I dunno if it makes sense to have Fireballs unlock at red + green + military but have the damage start back at just red only? But whatever, that's a small thing.
I was looking at the biter processing costs - these do the gradient thing too. But these could even each be bumped up to the next level to better align the capabilities to when they'll turn up in game. Facing medium biters while still on pure red tech is gonna go badly, ditto behemoth with blue tech. Research could be: red for smalls, red & green for mediums, red + green + blue for bigs, and red + green + blue + purple for behemoth processing. (Purple rather than yellow because processing is the industrial rather than combat aspect.) That'd position each of the processing techs more appropriately within the pace of the game. A small stockpile of bodies you can't process yet is fine in a starter base still researching basic techs, bodies stack in 200s.
Alien poison and worm chitin as cul-de-sacs
This point is kind of about inter-mod compatibility, or rather, inter-mod tuning.
Because the bulk sinks for poison and worm chitin are both combat related - upgraded walls and bullets. Someone with different mods might decide on different walls / weapons, and then ... then there's nothing else to do with bulk poison or worm chitin, they just build up.
Protein is only ever made alongside poison, and you need the protein for processing chitin and brains, so there's currently no way to not have poison. Charcoal is a filter, so maybe there's also later tech option to combine alien chemicals and charcoal to produce only the protein?
So, worm chitin. Quite a few mods have different kinds of wall upgrades. It would massively unbalance Necromant to buff the worm chitin walls to be better than any other high tech wall in any other mod. So we've got to let players choose other kinds of upgraded walls, which means a non-combat bulk sink for worm chitin would still be helpful. Even in Necromant by itself, a good defense probably isn't losing walls in bulk in the endgame. What's more likely is throwing grenades at wooden boxes filled with worm chitin.

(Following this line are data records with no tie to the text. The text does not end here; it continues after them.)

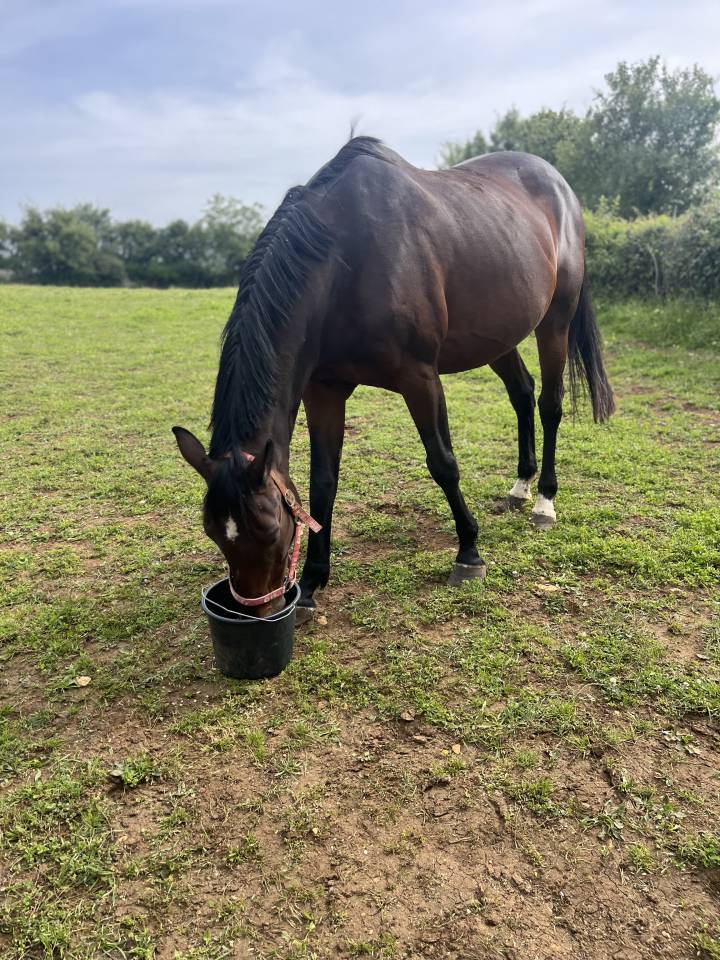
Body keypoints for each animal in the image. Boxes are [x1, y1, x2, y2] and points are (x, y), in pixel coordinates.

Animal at [173, 136, 614, 620]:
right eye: (213, 531)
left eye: (270, 528)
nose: (260, 615)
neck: (345, 261)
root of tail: (557, 183)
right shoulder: (323, 390)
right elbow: (323, 483)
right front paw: (311, 583)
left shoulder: (419, 377)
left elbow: (443, 463)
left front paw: (469, 553)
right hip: (498, 336)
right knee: (522, 392)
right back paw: (520, 486)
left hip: (554, 322)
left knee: (549, 404)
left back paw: (544, 501)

I was kind of expecting the chitin -> stone conversion to use the worm stuff? Because I already associated that with stone because it's used in walls, which come from stone. Biter chitin I had imagined as more metallic, since it goes into armor & shield (& now bullet) recipes. And there's already a chitin -> worm chitin process, so any chitin oversupply problems get solved by first converting it to the worm stuff. So doing the DNA from worm chitin instead of biter chitin would make sense & address issues.
(Though I also still like the idea of flattening chitin and using it in another green circuit option, or somehow otherwise processing it into, say, cellulose -> plastic. Every base gonna need green circuits & plastic all the time. I especially like the idea of something like chitin + petroleum -> chitin plates + heavy oil and then chitin plates + copper coils -> green circuits. I don't think liquid + solid -> liquid + solid happens
anywhere in vanilla, that's simple
and a new chemical plant pattern to play with.)
I personally see these "stockpiling" things in Necromant to be "how do I deal with these excess corpses?" rather than "how can I get more resources out of killing biters?" because the Schall ores mod already does that pretty well, and you can just play with both mods (which I do). So they don't have to have favourable ratios or even be simple to build around (like the Shall alien ores are). It's that the getting-rid-of-the-corpses is the puzzle, so reintroducing small amounts of inconvenient resources is the gameplay here.